Letras líquidas

WhatsApp-gate

Ahora que las llamadas ya son cosa de «boomers», relegadas al papel de exotismo social, ¿cómo contar un secreto en la era en la que todo queda por escrito?

Los tiempos modernos traen sus propios trastornos. Saturados de hiperconexión y tecnología, generan adicciones a las redes, a los «me gusta», desencadenan traumas por comparación con la vida feliz que exhiben los otros u oficializan uno de los mayores temores contemporáneos: quedarse desconectado, perderse algo, no estar enterado de lo último de lo último en el último segundo. La preocupación máxima por las comunicaciones. Ya lo cantaban, con desasosiego, los Lori Meyers «no va el WhatsApp, no carga el vídeo que mandaste». Y ahí, con semejante inquietud, empieza el lío. O los líos. El móvil, como una extensión de nuestro yo, es una parte tan íntima de nuestra vida que sus peripecias terminan siendo las nuestras. Estoy pensando, por ejemplo, en la ministra británica que ha estrenado las dimisiones en el Gobierno de Starmer por haber mentido sobre el robo de su teléfono, que no fue tal, al parecer solo un descuido, el terminal estaba perdido en casa. Pero el despiste, que comporta un delito de falso testimonio ante la policía, le ha supuesto, ay Europa, la renuncia al cargo público.
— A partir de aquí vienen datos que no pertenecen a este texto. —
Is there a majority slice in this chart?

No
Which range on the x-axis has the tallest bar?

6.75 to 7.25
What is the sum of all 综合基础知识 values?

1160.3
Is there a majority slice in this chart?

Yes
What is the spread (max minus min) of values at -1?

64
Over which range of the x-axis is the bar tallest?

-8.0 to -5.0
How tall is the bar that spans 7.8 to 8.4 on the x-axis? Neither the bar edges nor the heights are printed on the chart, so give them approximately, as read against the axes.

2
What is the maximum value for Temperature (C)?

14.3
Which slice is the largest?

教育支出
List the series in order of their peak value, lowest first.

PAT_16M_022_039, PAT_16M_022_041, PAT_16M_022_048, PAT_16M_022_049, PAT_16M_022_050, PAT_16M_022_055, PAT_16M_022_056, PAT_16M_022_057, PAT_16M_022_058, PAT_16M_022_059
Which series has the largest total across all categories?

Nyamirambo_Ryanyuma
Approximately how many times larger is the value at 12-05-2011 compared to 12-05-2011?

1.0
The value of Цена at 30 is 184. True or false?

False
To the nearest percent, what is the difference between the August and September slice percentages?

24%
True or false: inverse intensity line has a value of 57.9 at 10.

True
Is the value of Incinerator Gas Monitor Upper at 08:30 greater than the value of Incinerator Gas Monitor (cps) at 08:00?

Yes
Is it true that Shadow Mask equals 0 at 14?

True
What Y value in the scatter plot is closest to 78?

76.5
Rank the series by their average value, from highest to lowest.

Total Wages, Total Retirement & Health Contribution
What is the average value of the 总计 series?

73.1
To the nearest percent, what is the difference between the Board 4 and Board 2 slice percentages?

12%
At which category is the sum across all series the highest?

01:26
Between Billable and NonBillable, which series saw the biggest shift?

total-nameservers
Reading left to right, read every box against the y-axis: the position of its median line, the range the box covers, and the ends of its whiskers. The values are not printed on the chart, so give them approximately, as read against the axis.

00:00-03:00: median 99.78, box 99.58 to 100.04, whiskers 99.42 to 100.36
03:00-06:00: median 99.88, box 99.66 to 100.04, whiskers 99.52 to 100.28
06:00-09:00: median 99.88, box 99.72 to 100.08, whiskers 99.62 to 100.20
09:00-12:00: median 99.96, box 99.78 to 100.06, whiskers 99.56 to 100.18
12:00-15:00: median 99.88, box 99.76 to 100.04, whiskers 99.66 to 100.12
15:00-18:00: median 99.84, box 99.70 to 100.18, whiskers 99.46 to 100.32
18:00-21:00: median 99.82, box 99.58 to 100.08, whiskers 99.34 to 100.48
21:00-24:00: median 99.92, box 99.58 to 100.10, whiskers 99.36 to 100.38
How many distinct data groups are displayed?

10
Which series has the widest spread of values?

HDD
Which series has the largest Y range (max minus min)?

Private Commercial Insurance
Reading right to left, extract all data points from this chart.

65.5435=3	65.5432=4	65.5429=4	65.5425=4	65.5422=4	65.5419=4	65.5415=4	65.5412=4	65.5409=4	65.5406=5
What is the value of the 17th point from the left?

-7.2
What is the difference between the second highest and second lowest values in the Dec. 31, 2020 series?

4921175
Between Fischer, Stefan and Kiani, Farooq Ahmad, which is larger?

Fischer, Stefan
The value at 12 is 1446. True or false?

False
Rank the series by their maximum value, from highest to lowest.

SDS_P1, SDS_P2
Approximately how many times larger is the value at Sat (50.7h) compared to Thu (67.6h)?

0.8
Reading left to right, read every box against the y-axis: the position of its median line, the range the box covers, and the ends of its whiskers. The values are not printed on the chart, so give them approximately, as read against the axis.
No sabemos si España se habrá hecho adulta en esos estándares democráticos, pero aquí hemos tenido también el abandono (a medias) de Lobato, tras protagonizar el «WhatsApp-Gate». Además de complicar la semana previa al Congreso del PSOE, aguar (un poco) el paseo triunfal a Sánchez y agitar las aguas socialistas, aun sin consecuencias ni determinadas ni definitivas, el registro ante notario de los mensajes entre Lobato y Sánchez Acera abre unos interesantes interrogantes al actual habitante del mundo digital. Ahora que las llamadas ya son cosa de «boomers», relegadas al papel de exotismo social, ¿cómo contar un secreto en la era en la que todo queda por escrito? Quizá por eso, fíjense, es cada vez más frecuente esa opción de mensajes que se destruyen pasado un tiempo determinado, como buscando la fugacidad de las confidencias. Aunque, claro, siempre existirá la inmortalidad de los pantallazos.